Rescue operation: More than 500 first responders and 10 dogs continued to search for people in Santa Barbara County.

Trapped residents evacuated: First responders used a helicopter to rescue some of 300 residents trapped by debris blocking their way out of Montecito’s Romero Canyon area, Santa Barbara County Sheriff Bill Brown. Some residents wanted to stay in their homes, Brown said.

Hundreds of calls: As the storm hit hard between 3 and 6 a.m. Tuesday, sheriff’s office dispatchers handled more than 600 phone calls for assistance, Brown said.

Rescues: Dozens of people have been rescued in Santa Barbara County, officials said. The US Coast Guard said it used helicopters Tuesday to collect people from rooftops, including a couple and their three children in Carpinteria.

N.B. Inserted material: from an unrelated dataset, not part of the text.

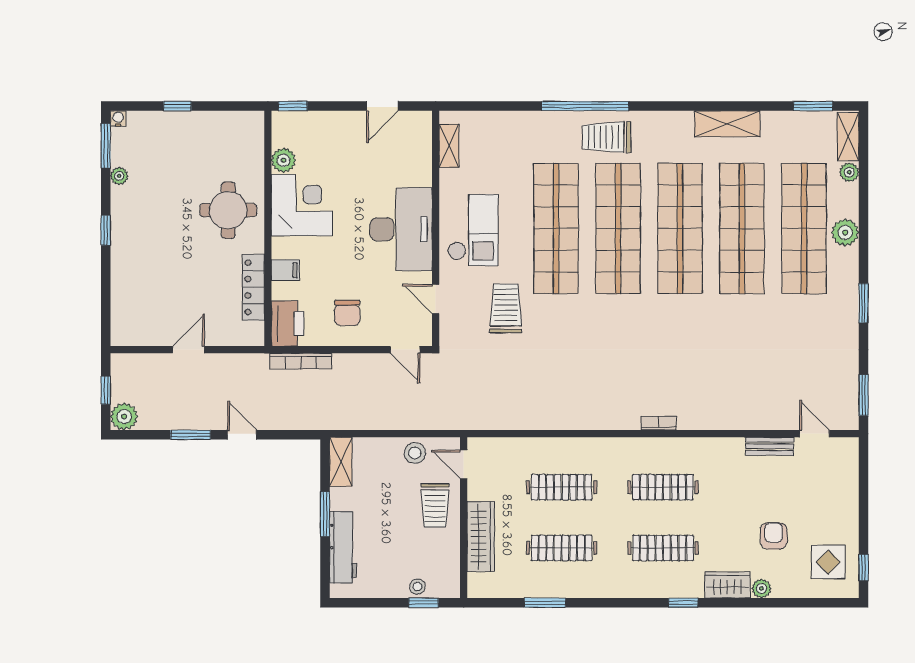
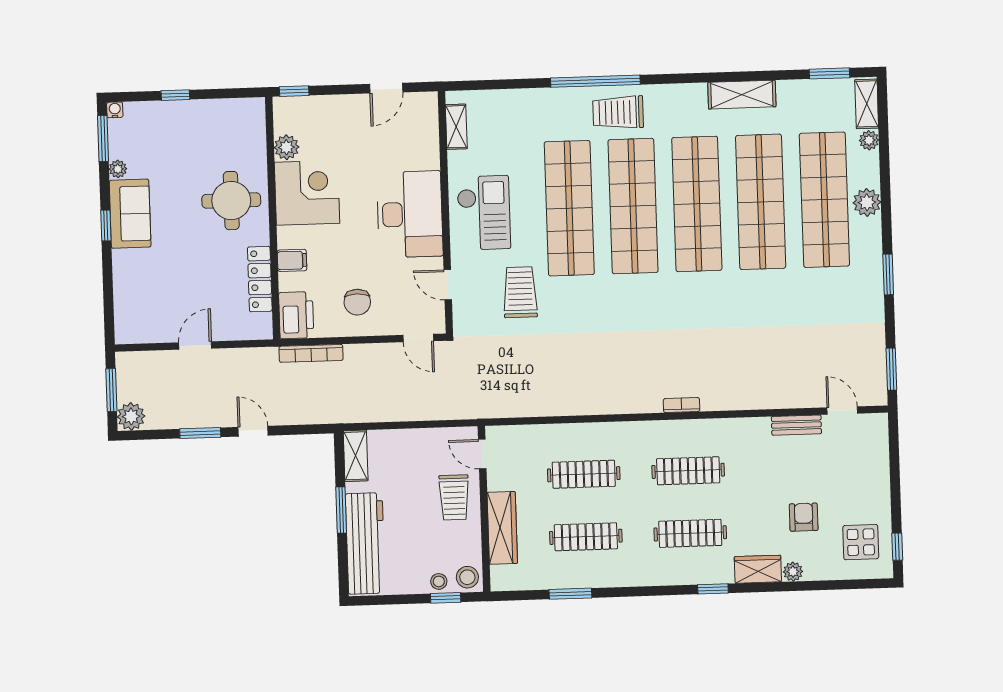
sofa: (130, 220) -> (130, 214), added
window: (106, 390) -> (111, 390), width x1.50
stool: (415, 453) -> (467, 577), moved
workbench: (343, 547) -> (365, 543), width x1.36, depth x1.32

A Coast Guard helicopter crew pulls a person onto a roof after mud overtook a house in Carpinteria.
U.S. Coast Guard
A Coast Guard helicopter crew pulls a person onto a roof after mud overtook a house in Carpinteria.

Injured: Twenty-eight people were hurt in Santa Barbara County, officials said.

Destruction: Floodwaters and mudslides destroyed 100 homes and damaged another 300 residences in Santa Barbara County.

Road closed: Sections of US 101, a major thoroughfare connecting Northern and Southern California, are closed until Monday.